Saturday in the Park . . . .

I have been pretty overwhelmed by life and responsibility.

Then, as if from on high (ok, via cell phone), comes a booming voice:

“I read your blogs.  I have a few comments:  Schmuck, you are 50. Count them, I will wait.  [No waiting time] Ok, I will bottom-line it for you.  50 years old.  Are you going to spend the next decade in the dumps?  Because your father will live that long.  You know he will —”

“But,” trying to get in a word, “there was AROB and ULOB and —-“

“Done.  They are gone.  It is hard to clean up after people who are dead.  But you are not hurting them by selling their stuff and doing whatever you have to do. It is a job.”

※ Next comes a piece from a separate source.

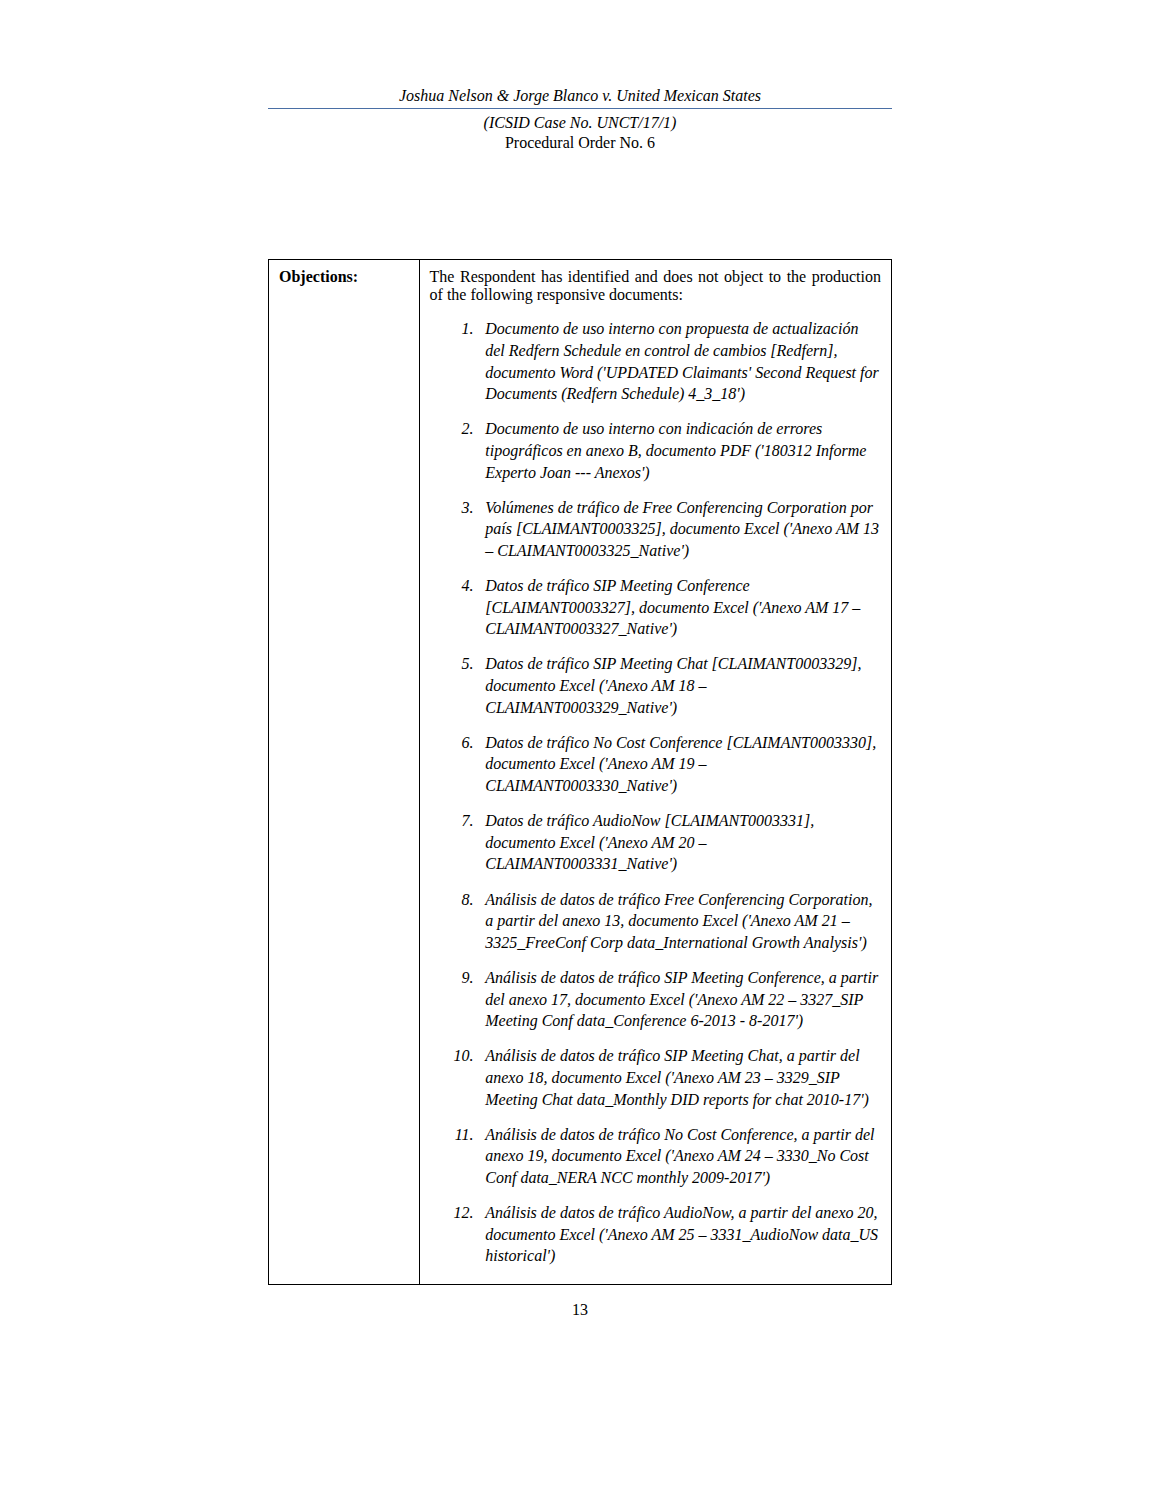Joshua Nelson & Jorge Blanco v. United Mexican States
(ICSID Case No. UNCT/17/1)
Procedural Order No. 6
| Objections: | The Respondent has identified and does not object to the production of the following responsive documents: Documento de uso interno con propuesta de actualización del Redfern Schedule en control de cambios [Redfern], documento Word ('UPDATED Claimants' Second Request for Documents (Redfern Schedule) 4_3_18') Documento de uso interno con indicación de errores tipográficos en anexo B, documento PDF ('180312 Informe Experto Joan --- Anexos') Volúmenes de tráfico de Free Conferencing Corporation por país [CLAIMANT0003325], documento Excel ('Anexo AM 13 – CLAIMANT0003325_Native') Datos de tráfico SIP Meeting Conference [CLAIMANT0003327], documento Excel ('Anexo AM 17 – CLAIMANT0003327_Native') Datos de tráfico SIP Meeting Chat [CLAIMANT0003329], documento Excel ('Anexo AM 18 – CLAIMANT0003329_Native') Datos de tráfico No Cost Conference [CLAIMANT0003330], documento Excel ('Anexo AM 19 – CLAIMANT0003330_Native') Datos de tráfico AudioNow [CLAIMANT0003331], documento Excel ('Anexo AM 20 – CLAIMANT0003331_Native') Análisis de datos de tráfico Free Conferencing Corporation, a partir del anexo 13, documento Excel ('Anexo AM 21 – 3325_FreeConf Corp data_International Growth Analysis') Análisis de datos de tráfico SIP Meeting Conference, a partir del anexo 17, documento Excel ('Anexo AM 22 – 3327_SIP Meeting Conf data_Conference 6-2013 - 8-2017') Análisis de datos de tráfico SIP Meeting Chat, a partir del anexo 18, documento Excel ('Anexo AM 23 – 3329_SIP Meeting Chat data_Monthly DID reports for chat 2010-17') Análisis de datos de tráfico No Cost Conference, a partir del anexo 19, documento Excel ('Anexo AM 24 – 3330_No Cost Conf data_NERA NCC monthly 2009-2017') Análisis de datos de tráfico AudioNow, a partir del anexo 20, documento Excel ('Anexo AM 25 – 3331_AudioNow data_US historical') |
13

Pause.  I am trying hard not to shriek, “You don’t f&^*ing understand!  It has been toooooo much these past two years!!!” But I didn’t.

I did seethe, however.  And think about my martyrdom.  I felt sooooo self-righteous.  And then I remembered I was Jewish and there is no sainthood.

And, then, I thought:  Really, [Blogger]? Are you kidding me?

Martyrdom? 

MARTYRDOM? 

MARTYRDOM?

Do ya read the newspapers?  [NOW, I am calling myself, schmuck.]

I stopped.  Mostly because I exhausted myself, even without uttering a word. And, I was letting stuff get me down which, if I stopped for a little perspective, is hard but so life-affirming.  I was getting stuck in a quagmire of details and legal issues and I forgot to be grateful for the lives my elders lived and my part in making those lives happy and secure at the most vulnerable times.

But, perspective can be tiresome and short-lived, especially if one is a self-indulgent, overly-consumptive New Yorker.  (Oops, that would be I.)

Still, even I couldn’t shake the idea that I need to think differently about a situation that isn’t going to change (until the BIG change).  Saturday was such a sunny beautiful day that it was hard to feel sad.

I decided walking to Dad’s house for lunch (at the you-know-where) was just the thing to put me in a good mood.

I walked the three or so miles there, through the city streets and Central Park.

It didn’t start out so well.

I heard a woman ranting at her boyfriend (possibly fiancé) about how much money he gives to his dead-beat dad.  The man didn’t even utter a word.  She just kept on responding to his unspoken answers.

I wanted to scream. Oh, please, shut up.  Did you ask what he gets out of it and what pain he avoids by doing this, even though you say he doesn’t want to give his dad money?

I heard two joggers disagree about whether helmets save lives.

Ok, thought for the day: it may or it may not, but what the hell, wear it.  I couldn’t hurt.

OK, this walk in the Park thing is — how shall I say it — no walk in the park.

Then, I heard one biker, who apparently had been cut off by another biker, yell, “Youw mothah is a man!!!” [English translation: your mother is quite unattractive.]

So unexpected in a City where, in fact, his mother could have transitioned from, or to, a man.  Such a throwback comment, ripped right from the urban playground where we born-and-bred New Yorkers cut our teeth in the 1960s and 70s.

I don’t know why, but I laughed so hard.  Maybe because it was a different kind of nostalgia — ludicrous one and so out-dated.  And the laughter made the sun felt brighter and warmer.  And I hummed all the way to Dad’s house, even skipping a little.

I think I will try to walk to Dad’s as many times as I can.